■ WHAT YOU ARE ASKED TO DO: Transcribe the data in full and exactly, omitting any pictures.
▬▬▬▬▬▬▬▬▬▬
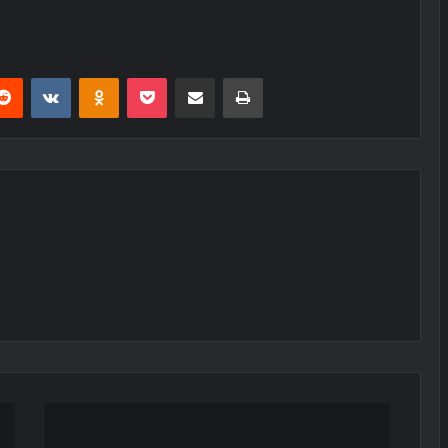
erest
Reddit
VKontakte
Odnoklassniki
Pocket
E-Posta ile paylaş
Yazdır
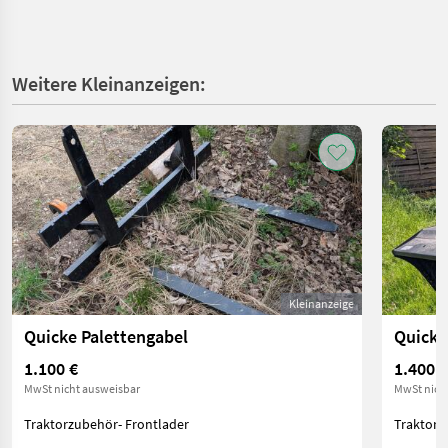
Weitere Kleinanzeigen:
Kleinanzeige
Quicke Palettengabel
Quicke
1.100 €
1.400 €
MwSt nicht ausweisbar
MwSt nich
Traktorzubehör- Frontlader
Traktorz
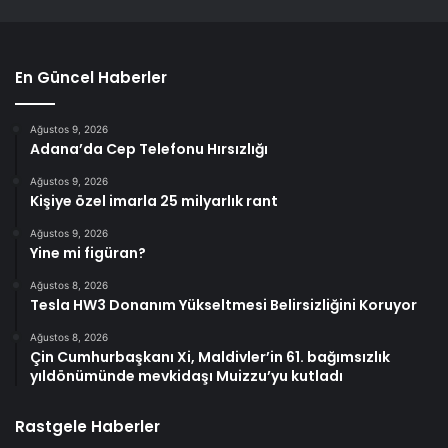
En Güncel Haberler
Ağustos 9, 2026
Adana’da Cep Telefonu Hırsızlığı
Ağustos 9, 2026
Kişiye özel imarla 25 milyarlık rant
Ağustos 9, 2026
Yine mi figüran?
Ağustos 8, 2026
Tesla HW3 Donanım Yükseltmesi Belirsizliğini Koruyor
Ağustos 8, 2026
Çin Cumhurbaşkanı Xi, Maldivler’in 61. bağımsızlık
yıldönümünde mevkidaşı Muizzu’yu kutladı
Rastgele Haberler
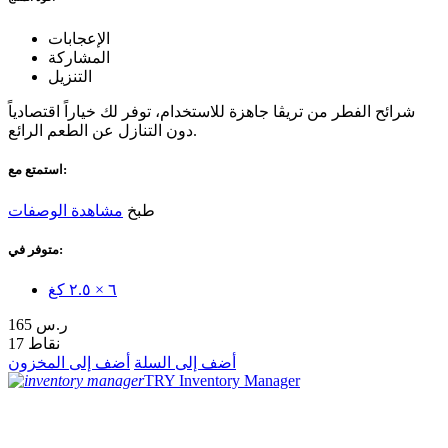
الإعجابات
المشاركة
التنزيل
شرائح الفطر من تريڤا جاهزة للاستخدام، توفر لك خياراً اقتصادياً
دون التنازل عن الطعم الرائع.
استمتع مع:
طبخ
مشاهدة الوصفات
متوفر في:
٦ × ٢.٥ كغ
165 ر.س
17 نقاط
أضف إلى السلة
أضف إلى المخزون
TRY Inventory Manager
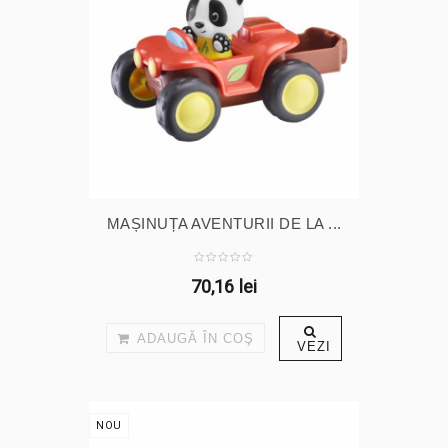
MAȘINUȚA AVENTURII DE LA ...
70,16 lei
ADAUGĂ ÎN COŞ
VEZI
NOU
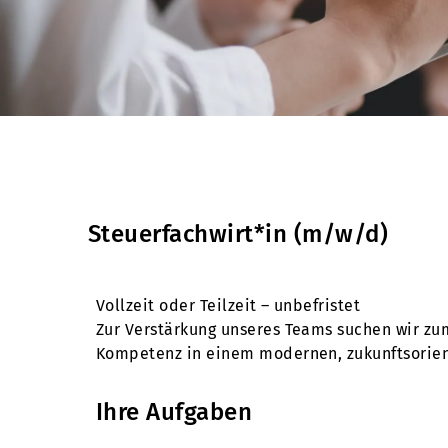
Steuerfachwirt*in (m/w/d)
Vollzeit oder Teilzeit – unbefristet
Zur Verstärkung unseres Teams suchen wir zu
Kompetenz in einem modernen, zukunftsorient
Ihre Aufgaben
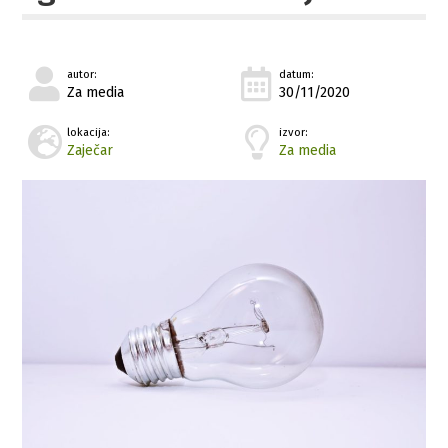
autor:
datum:
Za media
30/11/2020
lokacija:
izvor:
Zaječar
Za media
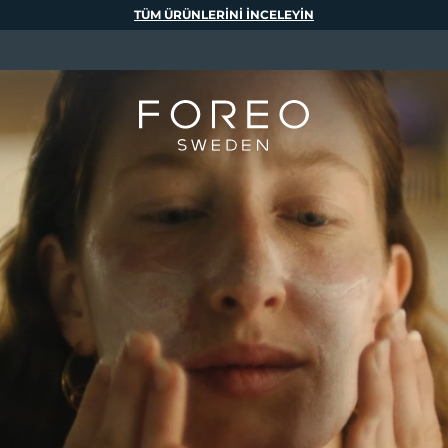
TÜM ÜRÜNLERINI INCELEYIN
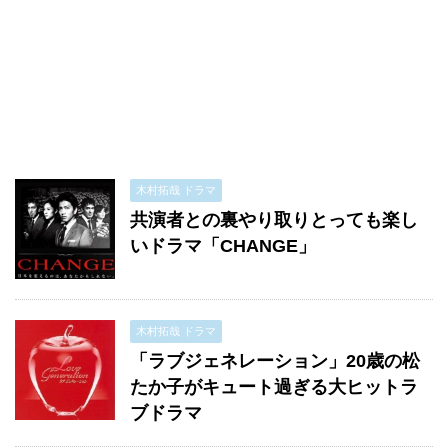
木村拓哉 ドラマ
共演者との裏やり取りとっても楽し
いドラマ「CHANGE」
木村拓哉 ドラマ
「ラブジェネレーション」20歳の松
たか子がキュート過ぎる大ヒットラ
ブドラマ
▬▬▬▬▬▬▬▬▬▬
■ FINISHED TASK:
erest
Reddit
VKontakte
Odnoklassniki
Pocket
E-Posta ile paylaş
Yazdır
Weitere Kleinanzeigen:
Kleinanzeige
Quicke Palettengabel
Quicke
1.100 €
1.400 €
MwSt nicht ausweisbar
MwSt nich
Traktorzubehör- Frontlader
Traktorz
En Güncel Haberler
Ağustos 9, 2026
Adana’da Cep Telefonu Hırsızlığı
Ağustos 9, 2026
Kişiye özel imarla 25 milyarlık rant
Ağustos 9, 2026
Yine mi figüran?
Ağustos 8, 2026
Tesla HW3 Donanım Yükseltmesi Belirsizliğini Koruyor
Ağustos 8, 2026
Çin Cumhurbaşkanı Xi, Maldivler’in 61. bağımsızlık
yıldönümünde mevkidaşı Muizzu’yu kutladı
Rastgele Haberler
الإعجابات
المشاركة
التنزيل
شرائح الفطر من تريڤا جاهزة للاستخدام، توفر لك خياراً اقتصادياً
دون التنازل عن الطعم الرائع.
استمتع مع:
طبخ
مشاهدة الوصفات
متوفر في:
٦ × ٢.٥ كغ
165 ر.س
17 نقاط
أضف إلى السلة
أضف إلى المخزون
TRY Inventory Manager
MAȘINUȚA AVENTURII DE LA ...
70,16 lei
ADAUGĂ ÎN COŞ
VEZI
NOU
Steuerfachwirt*in (m/w/d)
Vollzeit oder Teilzeit – unbefristet
Zur Verstärkung unseres Teams suchen wir zu
Kompetenz in einem modernen, zukunftsorient
Ihre Aufgaben
autor:
datum:
Za media
30/11/2020
lokacija:
izvor:
Zaječar
Za media
TÜM ÜRÜNLERINI INCELEYIN
木村拓哉 ドラマ
共演者との裏やり取りとっても楽し
いドラマ「CHANGE」
木村拓哉 ドラマ
「ラブジェネレーション」20歳の松
たか子がキュート過ぎる大ヒットラ
ブドラマ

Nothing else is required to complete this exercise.